Cette formule plaît aux consommateurs : sur les trois millions de passagers qui ont utilisé ses services depuis 2019, 81% sont prêts à réserver à nouveau un séjour sur Easyjet Holidays. Résultat, le groupe affiche une part de marché de 7% parmi les tour-opérateurs au Royaume-Uni, contre 2% en 2019. 6% des sièges sur les avions d’Easyjet sont réservés via Easyjet Holidays. Et, cette année, le groupe a lancé son offre packagée (vols + hôtels) en Allemagne, en Suisse et en France. « Pour le marché français, nous avons ajouté la Corse », illustre Gary Wilson. 

Cette réussite a donné des idées à d’autres low cost. Notamment à Ryanair, pour le moyen terme. « Je n’exclus pas la création d’un pôle vacances. Ce produit est probablement un moyen raisonnable de facturer des tarifs et des rendements plus élevés », estime son truculent patron, Michael O’Leary. Pour l’instant, il préfère se concentrer sur son activité de compagnie aérienne. 

Air France accélère

Transavia, elle, a véritablement lancé son offre de voyages packagés en 2021. Toujours avec le même raisonnement. « Nous avons une marque forte qui inspire confiance. Et vendre un package permet de marger sur le vol et sur le séjour hôtelier », estime Nicolas Henin, son directeur général adjoint. Pour percer, elle peut jouer sur sa place de leader au départ de Paris sur des destinations en Europe du Sud (Espagne, Italie, Portugal...) mais aussi dans le bassin méditerranéen (Maroc, Tunisie...). Et un spécialiste du référencement d’hôtels, Perfectstay, travaille en marque blanche pour la low cost française. 
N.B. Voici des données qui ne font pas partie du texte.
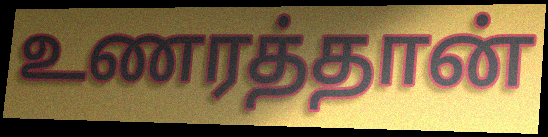
உணரத்தான்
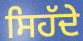
ਸਿਹੱਦੇ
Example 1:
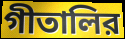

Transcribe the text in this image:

গীতালির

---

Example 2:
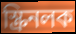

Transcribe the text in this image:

স্ক্রিনলক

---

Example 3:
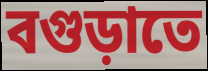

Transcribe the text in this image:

বগুড়াতে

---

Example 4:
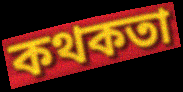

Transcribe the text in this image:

কথকতা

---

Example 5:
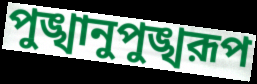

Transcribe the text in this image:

পুঙ্খানুপুঙ্খরূপ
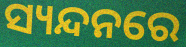
ସ୍ୟନ୍ଦନରେ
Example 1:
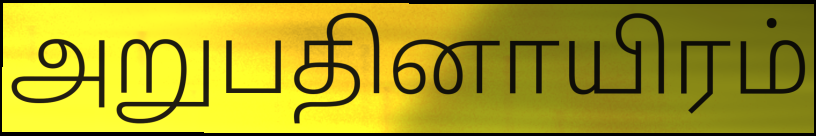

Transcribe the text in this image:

அறுபதினாயிரம்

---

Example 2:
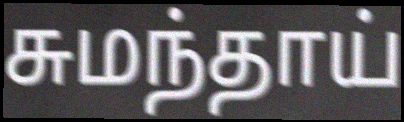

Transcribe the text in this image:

சுமந்தாய்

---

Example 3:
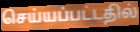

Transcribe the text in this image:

செய்யப்பட்டதில்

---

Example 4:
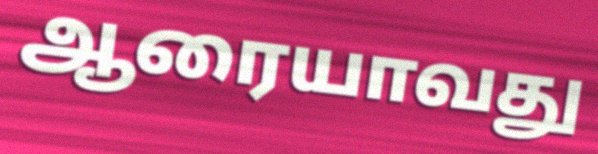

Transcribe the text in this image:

ஆரையாவது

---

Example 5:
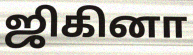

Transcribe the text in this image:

ஜிகினா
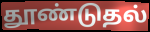
தூண்டுதல்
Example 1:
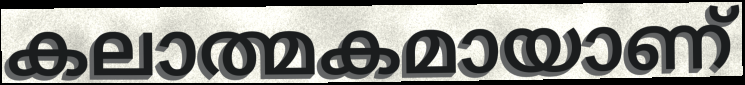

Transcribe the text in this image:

കലാത്മകമായാണ്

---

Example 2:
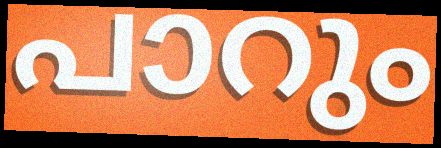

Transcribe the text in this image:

പാറും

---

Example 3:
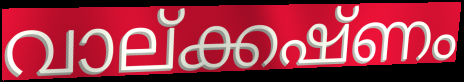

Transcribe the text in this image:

വാല്ക്കഷ്ണം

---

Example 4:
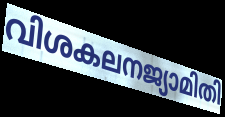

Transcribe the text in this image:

വിശകലനജ്യാമിതി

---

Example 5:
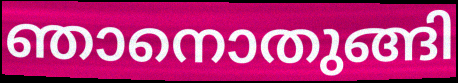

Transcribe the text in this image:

ഞാനൊതുങ്ങി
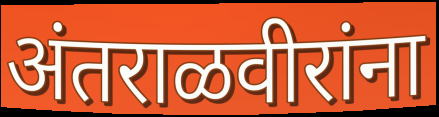
अंतराळवीरांना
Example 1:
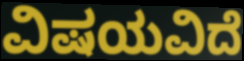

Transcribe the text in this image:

ವಿಷಯವಿದೆ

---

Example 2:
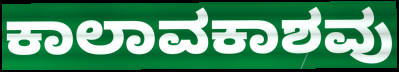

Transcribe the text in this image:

ಕಾಲಾವಕಾಶವು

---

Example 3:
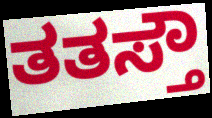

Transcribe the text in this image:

ತತಸ್ತೌ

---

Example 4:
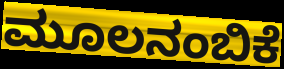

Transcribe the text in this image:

ಮೂಲನಂಬಿಕೆ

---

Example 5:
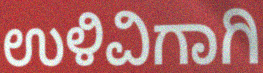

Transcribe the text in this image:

ಉಳಿವಿಗಾಗಿ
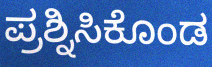
ಪ್ರಶ್ನಿಸಿಕೊಂಡ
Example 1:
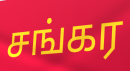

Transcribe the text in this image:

சங்கர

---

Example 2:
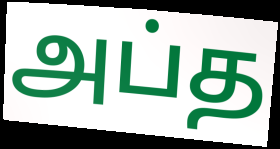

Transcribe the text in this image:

அப்த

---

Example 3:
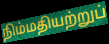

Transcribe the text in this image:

நிம்மதியற்றுப்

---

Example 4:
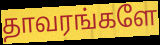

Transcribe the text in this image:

தாவரங்களே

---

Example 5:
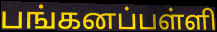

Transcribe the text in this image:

பங்கனப்பள்ளி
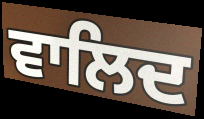
ਵਾਲਿਦ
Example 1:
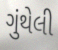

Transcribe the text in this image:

ગુંથેલી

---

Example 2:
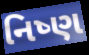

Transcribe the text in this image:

નિષ્ણ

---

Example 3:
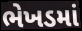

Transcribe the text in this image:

ભેખડમાં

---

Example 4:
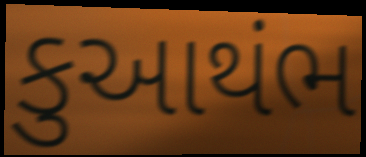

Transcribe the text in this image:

કુઆથંભ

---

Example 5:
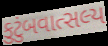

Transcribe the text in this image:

કુટુંબવાત્સલ્ય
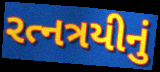
રત્નત્રયીનું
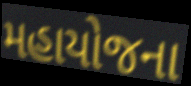
મહાયોજના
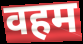
वहम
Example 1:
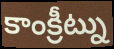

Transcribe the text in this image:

కాంక్రీట్ను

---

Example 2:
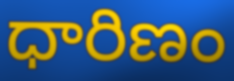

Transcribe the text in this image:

ధారిణం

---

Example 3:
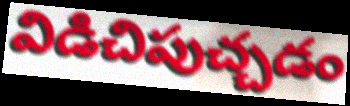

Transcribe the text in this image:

విడిచిపుచ్చడం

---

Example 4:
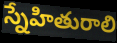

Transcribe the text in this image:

స్నేహితురాలి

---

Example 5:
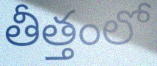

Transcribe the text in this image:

తీత్తంలో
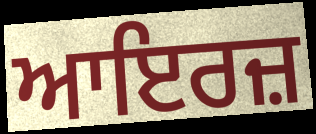
ਆਇਰਜ਼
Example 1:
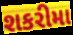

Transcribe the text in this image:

શકરીમા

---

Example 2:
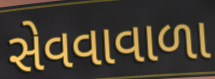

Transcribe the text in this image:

સેવવાવાળા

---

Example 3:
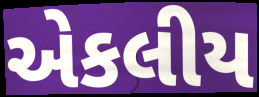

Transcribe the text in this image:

એકલીય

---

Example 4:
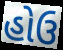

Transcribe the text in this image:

હોઉ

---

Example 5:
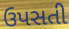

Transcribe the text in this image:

ઉપસતી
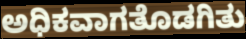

Résultat, un couple qui veut partir en Tunisie mi-mars pour une semaine a le choix entre une trentaine de propositions à prix accessibles, allant de 257 euros la semaine par personne tout compris jusqu’à près de 1 000 euros. Suivant la localisation (Monsatir, Djreba, Sid Bou Said) aux prestations de l’hôtel. « Nous allons tripler nos revenus avec ces offres packagées », souligne Nicolas Hénin qui ne veut pas en dire plus sur les performances chiffrées. Les principales améliorations : faire connaître au consommateur cette activité jusqu’ici assez confidentielle et la rendre plus visible sur le site.

Air France n’est pas en reste. En 2024, elle a élargi son offre de séjour (vol + hôtels), profitant notamment de son réseau long-courier pour proposer des produits tout compris au-delà des océans : par exemple, sept jours à New-York dans un quatre étoiles pour 1 100 euros par personne. Ou 986 euros pour une semaine à l’île Maurice. « Cette année, nos ventes sur ces produits ont augmenté de 30% à 40% », souligne Bouchra Kaabouz, responsable de la stratégie commerciale chez Air France qui n’en dit pas plus sur le sujet.

La preuve que cette offre séduit aussi bien les compagnies low cost que les généralistes.